Amelia looked at him. Really looked at him. She pushed aside everything he had told her, aside from one thing—that he loved her, and had been trying to protect her by pushing her away so unkindly. She gazed deeply into his eyes, letting the pendulum of her heart decide which way she should go.
But that pendulum had been fixed upon loving him since the beginning, and it refused to budge, even now.
“Would you still think me delusional if I said that I could never love another man the way that I love you, or that I would rather have one year of bliss with you than one-hundred years with any other man?” she asked, a playful smirk lifting one corner of her lips.
He groaned. “You are going to make me regret saying those things, I can tell.”
“Not for too long,” she told him, rising from her chair. “After all, we do not know how long we have, and I should hate to spend it all on teasing you.”
He smiled at her as she moved toward him. “You really would not be happier with another man?”
“Not in the slightest,” she told him, sitting down sideways on his lap as his arms slipped around her waist. “I would be thoroughly miserable. Indeed, I was thoroughly miserable for the past few days, but at least you had a very good excuse for making me feel that way.”
A line appeared between his eyebrows, regret in his eyes. “I am so very sorry for lying to you, my love. When you confessed to me, I wanted more than anything to tell you that I loved you in return. Loved you fiercely, beyond everything.”
“I forgive you,” she murmured, holding his face in her hands. “I forgive you and I love you, with all of my heart.”
“I love you more,” he replied. “I love you. But… I must ask again—are you sure you can bear this?”
Her breath caught in her throat. “For all the time that fate allows us, I can, and if we are blessed with sons, I will savor every moment I have with them, not wasting a moment on worry. It does not help, but it hinders.” She gently stroked his cheeks with her thumbs. “And I will consider myself fortunate indeed to have loved and been so loved, no matter what may come.”

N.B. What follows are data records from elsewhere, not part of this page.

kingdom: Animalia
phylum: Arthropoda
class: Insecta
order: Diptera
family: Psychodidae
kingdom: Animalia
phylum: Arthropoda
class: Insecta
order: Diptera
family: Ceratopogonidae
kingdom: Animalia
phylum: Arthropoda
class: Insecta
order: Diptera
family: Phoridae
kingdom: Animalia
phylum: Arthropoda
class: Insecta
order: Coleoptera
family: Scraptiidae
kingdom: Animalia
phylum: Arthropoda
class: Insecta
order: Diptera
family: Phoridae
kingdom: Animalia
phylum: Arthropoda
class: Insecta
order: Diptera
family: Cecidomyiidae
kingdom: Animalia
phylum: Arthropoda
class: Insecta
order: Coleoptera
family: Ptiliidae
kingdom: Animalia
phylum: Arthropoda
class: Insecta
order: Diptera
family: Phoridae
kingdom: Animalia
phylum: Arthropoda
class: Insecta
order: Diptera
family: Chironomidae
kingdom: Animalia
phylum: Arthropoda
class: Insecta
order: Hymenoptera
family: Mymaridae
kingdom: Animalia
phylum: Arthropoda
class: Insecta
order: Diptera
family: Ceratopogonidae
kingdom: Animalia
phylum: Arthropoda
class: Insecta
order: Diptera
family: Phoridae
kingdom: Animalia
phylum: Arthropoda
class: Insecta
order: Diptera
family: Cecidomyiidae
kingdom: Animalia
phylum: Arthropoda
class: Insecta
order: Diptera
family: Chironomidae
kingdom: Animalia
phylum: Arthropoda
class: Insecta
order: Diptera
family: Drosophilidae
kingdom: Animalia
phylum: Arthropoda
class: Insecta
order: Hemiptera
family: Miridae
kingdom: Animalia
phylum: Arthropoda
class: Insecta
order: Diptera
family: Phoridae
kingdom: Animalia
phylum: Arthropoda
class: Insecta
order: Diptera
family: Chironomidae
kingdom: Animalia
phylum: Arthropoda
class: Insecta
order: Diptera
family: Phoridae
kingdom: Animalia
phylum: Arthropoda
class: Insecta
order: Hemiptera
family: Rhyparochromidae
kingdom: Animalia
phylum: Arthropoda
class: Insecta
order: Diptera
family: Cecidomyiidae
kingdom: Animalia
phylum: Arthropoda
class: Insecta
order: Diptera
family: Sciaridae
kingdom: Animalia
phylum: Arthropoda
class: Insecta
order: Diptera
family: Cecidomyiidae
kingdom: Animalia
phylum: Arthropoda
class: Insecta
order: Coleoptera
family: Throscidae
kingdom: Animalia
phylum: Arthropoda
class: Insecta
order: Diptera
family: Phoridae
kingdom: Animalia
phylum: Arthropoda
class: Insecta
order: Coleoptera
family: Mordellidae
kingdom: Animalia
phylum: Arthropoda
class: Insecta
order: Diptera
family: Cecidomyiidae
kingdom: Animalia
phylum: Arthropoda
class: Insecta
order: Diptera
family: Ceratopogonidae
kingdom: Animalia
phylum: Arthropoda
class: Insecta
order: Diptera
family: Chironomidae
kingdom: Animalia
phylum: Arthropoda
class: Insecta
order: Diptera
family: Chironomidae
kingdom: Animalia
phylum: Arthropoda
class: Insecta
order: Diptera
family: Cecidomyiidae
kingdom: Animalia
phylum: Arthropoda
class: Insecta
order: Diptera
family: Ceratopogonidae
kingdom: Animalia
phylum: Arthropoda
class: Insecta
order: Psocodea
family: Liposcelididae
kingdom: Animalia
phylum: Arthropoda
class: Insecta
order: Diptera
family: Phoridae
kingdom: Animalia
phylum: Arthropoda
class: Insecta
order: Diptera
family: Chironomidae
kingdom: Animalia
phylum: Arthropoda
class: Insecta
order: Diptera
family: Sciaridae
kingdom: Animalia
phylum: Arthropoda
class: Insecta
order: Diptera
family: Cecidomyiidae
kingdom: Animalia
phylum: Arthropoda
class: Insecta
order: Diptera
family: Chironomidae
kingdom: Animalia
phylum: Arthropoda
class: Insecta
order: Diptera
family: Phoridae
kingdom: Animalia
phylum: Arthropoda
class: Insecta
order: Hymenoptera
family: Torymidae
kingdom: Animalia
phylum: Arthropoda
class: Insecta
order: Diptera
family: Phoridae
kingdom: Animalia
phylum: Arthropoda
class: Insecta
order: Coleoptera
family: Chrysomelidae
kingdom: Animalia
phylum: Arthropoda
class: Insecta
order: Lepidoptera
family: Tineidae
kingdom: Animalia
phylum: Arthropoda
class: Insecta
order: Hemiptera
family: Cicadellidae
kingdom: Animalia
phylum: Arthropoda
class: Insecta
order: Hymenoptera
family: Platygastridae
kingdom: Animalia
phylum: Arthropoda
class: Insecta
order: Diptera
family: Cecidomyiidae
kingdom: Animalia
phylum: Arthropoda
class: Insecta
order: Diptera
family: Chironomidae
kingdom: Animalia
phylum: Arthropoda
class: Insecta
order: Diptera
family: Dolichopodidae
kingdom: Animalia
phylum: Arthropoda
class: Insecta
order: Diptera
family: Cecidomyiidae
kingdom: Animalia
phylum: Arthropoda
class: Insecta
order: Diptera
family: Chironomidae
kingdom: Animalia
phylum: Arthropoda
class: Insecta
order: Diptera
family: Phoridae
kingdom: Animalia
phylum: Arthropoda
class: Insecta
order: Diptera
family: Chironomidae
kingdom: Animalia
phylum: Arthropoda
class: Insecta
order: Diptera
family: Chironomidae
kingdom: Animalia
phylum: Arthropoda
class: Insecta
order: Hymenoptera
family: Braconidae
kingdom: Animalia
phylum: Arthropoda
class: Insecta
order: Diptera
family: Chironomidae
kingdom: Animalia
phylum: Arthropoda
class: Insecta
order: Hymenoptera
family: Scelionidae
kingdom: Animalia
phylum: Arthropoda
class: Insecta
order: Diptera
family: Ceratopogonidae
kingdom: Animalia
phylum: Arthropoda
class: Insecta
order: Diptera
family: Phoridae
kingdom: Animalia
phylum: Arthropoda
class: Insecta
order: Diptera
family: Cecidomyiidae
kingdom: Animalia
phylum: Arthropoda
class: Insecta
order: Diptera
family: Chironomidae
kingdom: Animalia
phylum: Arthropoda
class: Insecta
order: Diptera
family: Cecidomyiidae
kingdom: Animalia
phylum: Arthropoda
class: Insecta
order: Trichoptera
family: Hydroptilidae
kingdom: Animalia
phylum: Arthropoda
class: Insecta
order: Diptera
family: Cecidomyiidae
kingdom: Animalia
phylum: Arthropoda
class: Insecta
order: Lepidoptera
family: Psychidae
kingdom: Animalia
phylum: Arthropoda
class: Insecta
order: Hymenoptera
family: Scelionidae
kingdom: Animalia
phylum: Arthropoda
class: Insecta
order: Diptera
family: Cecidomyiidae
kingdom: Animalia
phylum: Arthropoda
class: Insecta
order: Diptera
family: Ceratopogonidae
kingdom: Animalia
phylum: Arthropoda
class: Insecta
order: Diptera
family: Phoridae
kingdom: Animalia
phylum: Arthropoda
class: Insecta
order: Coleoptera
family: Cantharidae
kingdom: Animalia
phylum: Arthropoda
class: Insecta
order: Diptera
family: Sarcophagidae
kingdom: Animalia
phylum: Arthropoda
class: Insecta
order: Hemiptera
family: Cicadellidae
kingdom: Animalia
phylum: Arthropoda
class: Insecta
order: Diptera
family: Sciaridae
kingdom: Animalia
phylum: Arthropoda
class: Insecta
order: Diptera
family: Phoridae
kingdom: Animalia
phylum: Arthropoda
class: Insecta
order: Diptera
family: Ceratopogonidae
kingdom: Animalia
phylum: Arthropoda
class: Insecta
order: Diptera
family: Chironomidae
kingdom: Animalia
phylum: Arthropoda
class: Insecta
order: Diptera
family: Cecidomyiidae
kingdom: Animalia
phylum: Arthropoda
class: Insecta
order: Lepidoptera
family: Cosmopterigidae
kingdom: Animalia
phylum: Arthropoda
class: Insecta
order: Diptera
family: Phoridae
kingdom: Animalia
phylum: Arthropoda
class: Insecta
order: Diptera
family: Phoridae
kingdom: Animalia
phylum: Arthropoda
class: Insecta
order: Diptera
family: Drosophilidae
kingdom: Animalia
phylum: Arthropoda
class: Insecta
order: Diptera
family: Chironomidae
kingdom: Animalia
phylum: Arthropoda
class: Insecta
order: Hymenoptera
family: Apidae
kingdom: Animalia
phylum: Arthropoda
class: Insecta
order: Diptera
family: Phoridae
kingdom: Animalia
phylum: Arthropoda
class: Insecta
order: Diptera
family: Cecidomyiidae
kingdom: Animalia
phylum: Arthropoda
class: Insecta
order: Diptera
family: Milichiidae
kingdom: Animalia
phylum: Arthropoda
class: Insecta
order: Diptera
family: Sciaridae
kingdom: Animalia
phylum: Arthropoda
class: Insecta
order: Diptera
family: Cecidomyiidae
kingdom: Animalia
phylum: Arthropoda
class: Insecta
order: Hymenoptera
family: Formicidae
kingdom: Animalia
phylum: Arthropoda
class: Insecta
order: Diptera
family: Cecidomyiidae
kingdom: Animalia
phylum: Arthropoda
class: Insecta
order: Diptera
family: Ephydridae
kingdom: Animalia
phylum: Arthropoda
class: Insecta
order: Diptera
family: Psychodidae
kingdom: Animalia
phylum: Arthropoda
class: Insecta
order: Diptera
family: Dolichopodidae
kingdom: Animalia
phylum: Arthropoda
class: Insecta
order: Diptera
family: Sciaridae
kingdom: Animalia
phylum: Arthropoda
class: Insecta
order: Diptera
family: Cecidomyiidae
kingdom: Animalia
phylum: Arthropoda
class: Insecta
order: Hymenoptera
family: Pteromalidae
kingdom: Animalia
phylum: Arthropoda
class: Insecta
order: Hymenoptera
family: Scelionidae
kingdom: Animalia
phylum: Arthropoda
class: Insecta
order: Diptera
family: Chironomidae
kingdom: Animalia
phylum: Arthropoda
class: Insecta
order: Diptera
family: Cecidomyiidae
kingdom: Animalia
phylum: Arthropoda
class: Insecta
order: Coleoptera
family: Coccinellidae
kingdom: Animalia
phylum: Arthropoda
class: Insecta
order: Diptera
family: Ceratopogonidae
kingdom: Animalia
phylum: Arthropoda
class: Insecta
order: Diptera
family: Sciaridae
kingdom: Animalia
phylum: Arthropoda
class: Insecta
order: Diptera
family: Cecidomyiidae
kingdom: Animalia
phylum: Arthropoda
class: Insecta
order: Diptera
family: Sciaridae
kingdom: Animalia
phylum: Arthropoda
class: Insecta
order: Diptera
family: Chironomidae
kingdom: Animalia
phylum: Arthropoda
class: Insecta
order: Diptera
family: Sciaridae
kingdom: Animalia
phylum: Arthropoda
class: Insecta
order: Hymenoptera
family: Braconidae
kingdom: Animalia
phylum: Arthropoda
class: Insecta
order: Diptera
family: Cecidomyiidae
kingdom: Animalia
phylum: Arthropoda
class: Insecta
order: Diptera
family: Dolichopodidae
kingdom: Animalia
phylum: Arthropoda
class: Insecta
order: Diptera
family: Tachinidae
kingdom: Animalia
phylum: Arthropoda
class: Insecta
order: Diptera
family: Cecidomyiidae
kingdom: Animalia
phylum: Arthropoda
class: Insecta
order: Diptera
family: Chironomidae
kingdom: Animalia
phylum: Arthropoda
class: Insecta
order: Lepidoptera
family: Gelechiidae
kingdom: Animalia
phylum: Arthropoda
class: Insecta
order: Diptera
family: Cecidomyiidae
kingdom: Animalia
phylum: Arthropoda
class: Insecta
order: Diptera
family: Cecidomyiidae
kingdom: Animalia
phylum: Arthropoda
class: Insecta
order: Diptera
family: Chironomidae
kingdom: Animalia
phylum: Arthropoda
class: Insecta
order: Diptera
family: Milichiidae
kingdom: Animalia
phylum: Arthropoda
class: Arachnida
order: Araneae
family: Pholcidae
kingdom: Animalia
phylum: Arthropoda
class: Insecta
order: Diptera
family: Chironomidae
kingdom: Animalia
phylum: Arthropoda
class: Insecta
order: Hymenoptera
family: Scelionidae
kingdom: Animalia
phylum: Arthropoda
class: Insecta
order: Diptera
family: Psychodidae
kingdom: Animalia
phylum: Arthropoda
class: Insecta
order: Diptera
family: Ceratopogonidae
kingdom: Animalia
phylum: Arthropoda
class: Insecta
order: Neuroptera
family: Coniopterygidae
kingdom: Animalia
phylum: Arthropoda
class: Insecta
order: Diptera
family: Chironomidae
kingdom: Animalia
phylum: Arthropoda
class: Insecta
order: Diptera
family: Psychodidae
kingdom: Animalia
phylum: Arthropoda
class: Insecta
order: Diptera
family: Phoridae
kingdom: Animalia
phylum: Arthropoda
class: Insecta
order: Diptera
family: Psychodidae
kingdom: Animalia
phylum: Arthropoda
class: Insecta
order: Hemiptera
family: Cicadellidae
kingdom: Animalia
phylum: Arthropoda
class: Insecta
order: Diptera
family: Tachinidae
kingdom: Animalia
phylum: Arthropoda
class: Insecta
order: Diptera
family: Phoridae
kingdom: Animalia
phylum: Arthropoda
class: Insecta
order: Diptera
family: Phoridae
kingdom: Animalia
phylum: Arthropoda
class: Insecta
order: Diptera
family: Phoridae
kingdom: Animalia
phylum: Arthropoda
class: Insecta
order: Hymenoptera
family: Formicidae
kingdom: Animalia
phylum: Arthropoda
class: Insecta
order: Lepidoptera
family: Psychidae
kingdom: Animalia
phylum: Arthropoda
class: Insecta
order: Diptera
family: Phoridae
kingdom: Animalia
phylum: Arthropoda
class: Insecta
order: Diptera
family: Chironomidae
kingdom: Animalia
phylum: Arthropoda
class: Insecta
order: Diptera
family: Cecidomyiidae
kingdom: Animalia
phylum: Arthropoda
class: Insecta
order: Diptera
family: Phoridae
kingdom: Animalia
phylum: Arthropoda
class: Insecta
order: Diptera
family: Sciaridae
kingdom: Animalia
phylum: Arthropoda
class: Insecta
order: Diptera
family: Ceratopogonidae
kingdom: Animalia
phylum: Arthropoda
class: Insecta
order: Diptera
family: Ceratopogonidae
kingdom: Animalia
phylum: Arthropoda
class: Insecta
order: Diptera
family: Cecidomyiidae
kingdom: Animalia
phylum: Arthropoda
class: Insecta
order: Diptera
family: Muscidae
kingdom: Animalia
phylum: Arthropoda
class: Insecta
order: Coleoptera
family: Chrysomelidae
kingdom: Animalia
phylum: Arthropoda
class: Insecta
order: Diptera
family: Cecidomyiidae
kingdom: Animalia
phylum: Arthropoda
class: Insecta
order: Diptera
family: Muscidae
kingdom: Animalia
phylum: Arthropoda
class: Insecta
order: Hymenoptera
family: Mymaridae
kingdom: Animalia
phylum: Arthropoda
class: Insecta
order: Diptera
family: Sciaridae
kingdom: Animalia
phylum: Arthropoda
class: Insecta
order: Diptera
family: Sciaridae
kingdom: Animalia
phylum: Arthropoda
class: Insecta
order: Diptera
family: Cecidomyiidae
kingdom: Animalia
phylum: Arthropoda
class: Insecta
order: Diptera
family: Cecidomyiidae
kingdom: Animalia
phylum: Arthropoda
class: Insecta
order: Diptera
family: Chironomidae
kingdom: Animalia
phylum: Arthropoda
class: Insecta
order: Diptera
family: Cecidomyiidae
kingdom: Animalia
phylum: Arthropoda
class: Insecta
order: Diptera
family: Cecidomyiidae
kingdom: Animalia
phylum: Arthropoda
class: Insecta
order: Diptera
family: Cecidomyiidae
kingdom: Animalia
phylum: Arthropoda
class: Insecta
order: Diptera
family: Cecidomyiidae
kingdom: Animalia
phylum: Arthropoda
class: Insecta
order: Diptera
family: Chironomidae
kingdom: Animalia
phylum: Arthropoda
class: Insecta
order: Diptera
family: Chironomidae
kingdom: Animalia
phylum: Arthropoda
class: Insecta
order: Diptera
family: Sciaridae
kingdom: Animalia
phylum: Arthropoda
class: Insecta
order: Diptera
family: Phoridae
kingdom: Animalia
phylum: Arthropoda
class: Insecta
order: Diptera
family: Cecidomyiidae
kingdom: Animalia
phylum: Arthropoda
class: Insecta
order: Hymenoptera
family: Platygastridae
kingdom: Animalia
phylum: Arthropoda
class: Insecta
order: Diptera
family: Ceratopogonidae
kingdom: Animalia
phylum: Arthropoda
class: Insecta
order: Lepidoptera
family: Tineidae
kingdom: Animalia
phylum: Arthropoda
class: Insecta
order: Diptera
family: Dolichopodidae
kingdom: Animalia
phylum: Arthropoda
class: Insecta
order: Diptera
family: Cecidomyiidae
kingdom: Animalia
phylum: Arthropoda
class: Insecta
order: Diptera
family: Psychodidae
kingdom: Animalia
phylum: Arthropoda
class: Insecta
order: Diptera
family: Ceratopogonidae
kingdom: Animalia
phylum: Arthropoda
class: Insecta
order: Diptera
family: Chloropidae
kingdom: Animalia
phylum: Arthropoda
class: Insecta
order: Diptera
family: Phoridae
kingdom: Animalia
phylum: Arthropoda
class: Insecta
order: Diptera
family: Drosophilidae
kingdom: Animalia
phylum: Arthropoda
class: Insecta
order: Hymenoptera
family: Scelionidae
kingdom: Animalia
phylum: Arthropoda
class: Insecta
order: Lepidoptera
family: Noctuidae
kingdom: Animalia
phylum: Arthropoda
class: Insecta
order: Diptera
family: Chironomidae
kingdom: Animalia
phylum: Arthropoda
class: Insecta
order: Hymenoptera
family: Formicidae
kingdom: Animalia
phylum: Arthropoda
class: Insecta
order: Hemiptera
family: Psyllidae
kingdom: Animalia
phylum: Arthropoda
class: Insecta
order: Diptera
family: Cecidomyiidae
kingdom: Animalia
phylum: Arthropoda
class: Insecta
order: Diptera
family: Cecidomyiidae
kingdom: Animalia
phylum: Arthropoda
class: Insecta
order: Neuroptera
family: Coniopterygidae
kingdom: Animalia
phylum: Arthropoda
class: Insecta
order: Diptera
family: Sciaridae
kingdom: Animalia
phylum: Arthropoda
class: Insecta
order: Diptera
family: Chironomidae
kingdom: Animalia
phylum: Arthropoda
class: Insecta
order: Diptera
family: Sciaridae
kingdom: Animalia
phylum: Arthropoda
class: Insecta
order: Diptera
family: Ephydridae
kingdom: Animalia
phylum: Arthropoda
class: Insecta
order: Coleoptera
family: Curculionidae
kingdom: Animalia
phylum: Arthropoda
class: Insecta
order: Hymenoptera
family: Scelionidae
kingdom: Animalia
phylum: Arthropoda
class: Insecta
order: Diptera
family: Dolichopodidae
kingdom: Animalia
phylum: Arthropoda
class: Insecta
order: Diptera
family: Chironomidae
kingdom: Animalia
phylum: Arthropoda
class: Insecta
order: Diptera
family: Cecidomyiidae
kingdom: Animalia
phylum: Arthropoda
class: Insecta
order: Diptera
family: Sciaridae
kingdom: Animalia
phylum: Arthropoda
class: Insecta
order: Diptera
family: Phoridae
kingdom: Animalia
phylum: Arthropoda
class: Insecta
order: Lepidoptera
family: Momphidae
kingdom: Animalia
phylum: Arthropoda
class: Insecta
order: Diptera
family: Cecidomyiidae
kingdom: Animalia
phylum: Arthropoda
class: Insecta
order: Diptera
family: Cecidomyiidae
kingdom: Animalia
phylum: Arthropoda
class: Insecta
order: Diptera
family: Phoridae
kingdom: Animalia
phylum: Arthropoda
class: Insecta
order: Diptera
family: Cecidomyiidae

“I worship the night you knocked on my door,” he whispered, raising his head up to meet her lips in a soft, searing kiss. “That is the only fate I care about—that the love of my life was sent to me when I needed her most.”
She smiled against his lips. “And that the love of my life was sent to me when I needed him most.”
She kissed him deeply, running her hands through his silky hair, curling into him as he held her close. He draped one arm over her legs, his hand curving around her to rest against the small of her back, while his other hand cradled her cheek, caressing her skin as he kissed her in return.
She did not know if he had done it deliberately, but it was rather perfect that he had told his story and confessed his love in the library, surrounded by all of the books she adored. All of the romantic tales and soaring epics, the adventures and perils, and, of course, the happy endings that never failed to make her heart leap.
Ours will be the happiest, she told herself, believing it with every fiber of her being. If John could be an exception, it stood to reason that Lionel could be, too.
As Lionel kissed her slowly and fiercely, time itself seemed to slow around them. She sank deeper into his embrace, losing herself in his kiss and his hold upon her, certain that if she just kept kissing him, as often as possible, then they could make the clock stop altogether. For theirs, she was sure, was a love that time itself would stand still for.
“I love you,” she murmured, warm and safe and happy in his arms.
“As I love you,” he whispered, kissing her again.